*Texte à lire*

La Gazette de la grande ile

Sentinelle : Corruption quand tu nous tiens !

Publié le 20 octobre 2020

La corruption, c’est offrir une contrepartie  matérielle ou numéraire indue à une personne chargée d’une tâche précise dans le but d’activer sa célérité,  ou carrément transgresser une procédure institutionnelle dûment établie. Cet état de fait mal jugé par les Occidentaux est dans un pays comme le nôtre, un mode de survie en voie de banalisation dans toutes les transactions. Cependant, nous devons distinguer 2 niveaux dans la  corruption, à savoir la petite qui s’apparente à un pourboire, et la grande qui produit carrément un enrichissement illicite.

*Données enregistrées*
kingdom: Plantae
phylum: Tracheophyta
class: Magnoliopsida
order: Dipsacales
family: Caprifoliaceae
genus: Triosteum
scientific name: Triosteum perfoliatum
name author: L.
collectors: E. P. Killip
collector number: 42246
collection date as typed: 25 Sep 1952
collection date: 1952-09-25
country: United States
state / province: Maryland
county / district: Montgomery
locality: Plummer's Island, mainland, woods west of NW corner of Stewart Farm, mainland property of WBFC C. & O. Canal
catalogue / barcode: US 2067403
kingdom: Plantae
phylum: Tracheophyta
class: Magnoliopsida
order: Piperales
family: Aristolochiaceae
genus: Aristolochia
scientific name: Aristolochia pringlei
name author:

*Liste des tâches*
1. D'après le texte sur la corruption, quels sont les deux niveaux de corruption à distinguer ?
2. Écrivez la suite du texte sur la corruption, juste après sa dernière phrase.

*Réponses par point*
1. La petite corruption, qui s'apparente à un pourboire, et la grande, qui produit un enrichissement illicite.

2.
Quand on parle de corruptions, il s’agit de celles faites dans le milieu administratif, sans occulter celles commises dans l’exercice de ses fonctions. Les abus de position dominante par qui de droit, offrent tellement d’opportunités pour s’enrichir illicitement. En ce qui concerne la réalité journalière d’une vie  d’agent de l’Etat, il nous faut nous rendre compte que le salaire de ce dernier dans la fonction publique ne peut plus lui permettre de vivre dans la décence qu’exige son statut social. En énumérant ici les charges inhérentes à cela : le loyer, l’alimentation, l’eau et l’éclairage, les écolages d’au moins 2 enfants, les frais de transports, il est clair que les rentrées d’argent de la famille ne suffiront plus sans l’apport de sources autres que le salaire honnêtement perçu.  Alors de cela découlent pratiques de survie comme la petite corruption qui équilibre tant bien que mal le budget familial.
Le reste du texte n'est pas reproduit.